## Exercise requirements:
Reproduce the material from the line with "pose: elev=263.9 azim=251.7" through the end, substituting "range" for every "dist" and changing nothing else.

## Materials provided:
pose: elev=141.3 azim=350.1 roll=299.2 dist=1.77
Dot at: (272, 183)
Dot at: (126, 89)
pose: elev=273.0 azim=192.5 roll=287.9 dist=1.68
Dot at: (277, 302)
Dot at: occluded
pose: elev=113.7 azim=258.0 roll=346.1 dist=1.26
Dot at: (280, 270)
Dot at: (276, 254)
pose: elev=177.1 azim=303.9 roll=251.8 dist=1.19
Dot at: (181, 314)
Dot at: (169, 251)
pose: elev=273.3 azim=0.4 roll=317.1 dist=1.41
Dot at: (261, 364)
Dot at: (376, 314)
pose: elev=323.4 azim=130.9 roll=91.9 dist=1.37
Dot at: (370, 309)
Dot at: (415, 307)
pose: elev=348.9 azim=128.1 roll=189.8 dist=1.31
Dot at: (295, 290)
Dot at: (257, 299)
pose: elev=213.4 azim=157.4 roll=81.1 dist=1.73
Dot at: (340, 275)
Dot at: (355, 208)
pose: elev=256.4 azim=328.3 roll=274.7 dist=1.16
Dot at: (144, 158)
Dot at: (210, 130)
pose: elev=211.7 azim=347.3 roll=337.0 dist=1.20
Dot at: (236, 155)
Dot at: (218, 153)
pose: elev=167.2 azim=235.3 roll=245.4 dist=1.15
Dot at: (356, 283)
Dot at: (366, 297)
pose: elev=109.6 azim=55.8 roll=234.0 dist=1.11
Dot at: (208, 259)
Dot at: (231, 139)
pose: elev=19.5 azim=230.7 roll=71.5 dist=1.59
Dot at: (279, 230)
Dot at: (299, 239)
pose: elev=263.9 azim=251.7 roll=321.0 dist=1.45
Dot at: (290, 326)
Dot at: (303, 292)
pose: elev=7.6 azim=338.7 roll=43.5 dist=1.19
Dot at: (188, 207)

## Reply to the task:
pose: elev=263.9 azim=251.7 roll=321.0 range=1.45
Dot at: (290, 326)
Dot at: (303, 292)
pose: elev=7.6 azim=338.7 roll=43.5 range=1.19
Dot at: (188, 207)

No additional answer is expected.